I’m convinced that God’s ability to hold me outweighs all of my sin. His mercy is continually refreshed and continues to exceed my iniquity by a massive margin. I can try to blame my erratic behavior on my mental illness, as I’m reasonably certain that it has something to do with things.

“At best we are but clay, animated dust; but viewed as sinners, we are monsters indeed. Let it be published in heaven as a miracle that the Lord Jesus should set His heart’s love upon people like us.”

Alistair Begg

I will never have it together. At best I can only keep coming back to this Grace that has decided “to never let me go.” I only stand, only because He makes it so.  I’ve given up trying to be worthy enough. I seem to chase a ‘laser pointer’ like a over-caffeinated cat, and it is starting to get a little old. (But maybe this time I’ll finally catch it.) Writer Anne Lamott wryly explained her own issues:

“I thought such awful thoughts that I cannot even say them out loud because they would make Jesus want to drink gin straight out of the cat dish.” 

Anne Lamott

The Holy Scriptures never put human beings on a pedestal. We are never seen as noble or excellent specimens of righteousness. We sin in deed and in thought continually. The parable of the Pharisee and the Tax-collector tells us that a consciousness of sin and a holy God is the only way to be declared just. Both men were rascals, but only one admitted it.
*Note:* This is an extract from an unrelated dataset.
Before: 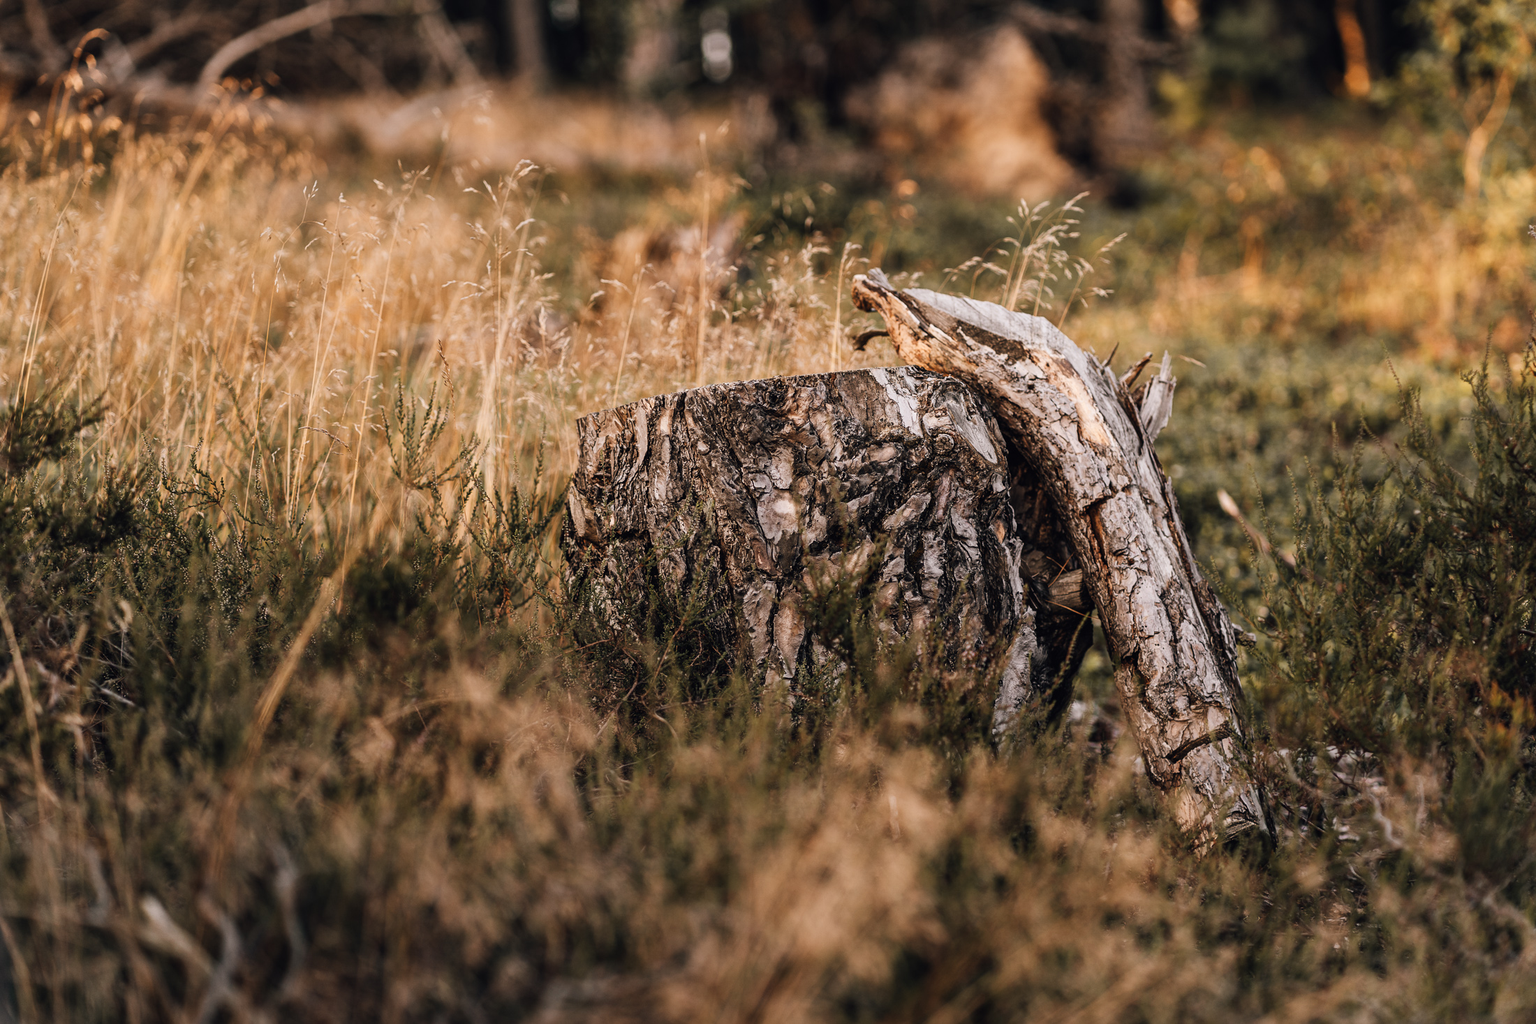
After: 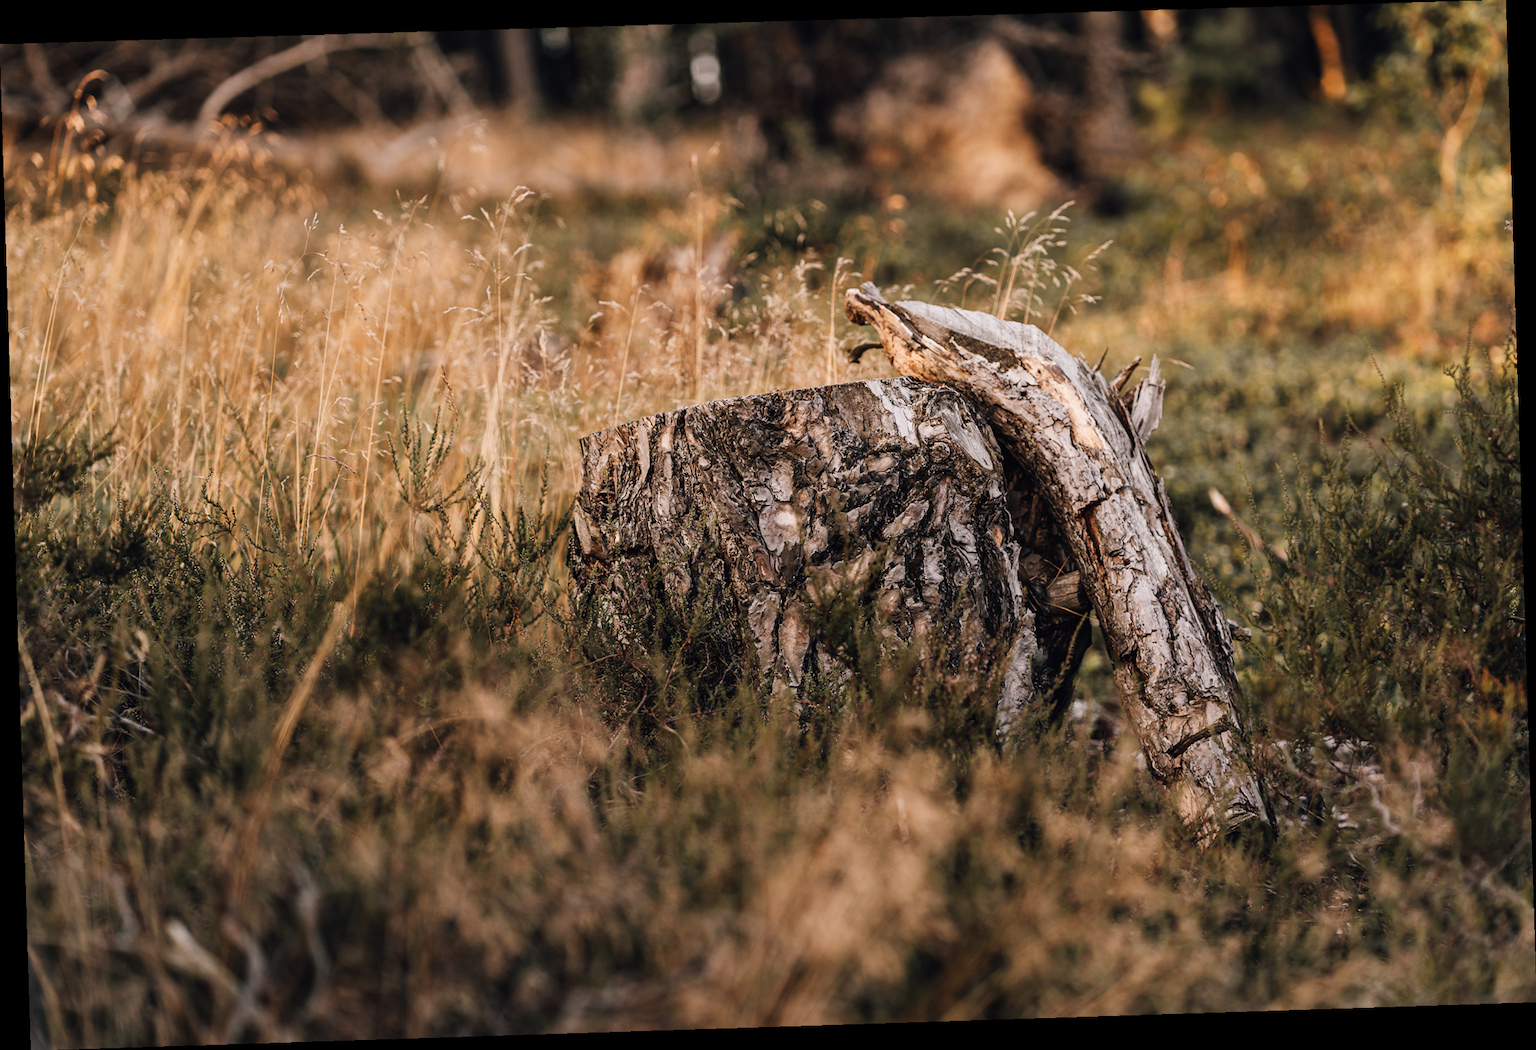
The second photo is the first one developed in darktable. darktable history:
rotate and perspective: rotation -1.77°, lens shift (horizontal) 0.004, automatic cropping off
We sin sins of commission and also of omission daily. In fact, I have determined that I have sinned more as a believer than I ever did as a non-believer. This shouldn’t be a surprise, but it is. I’ve been pretty busy the last 32 years. I have been ‘ungodly,’ on more than one occasion.

I want to encourage you today in Him. Life can be such a grind, and your hope anemic. But consider Him who has come for you. Let Jesus take your heaviness, ask Him for His peace. A fair exchange, don”t you think?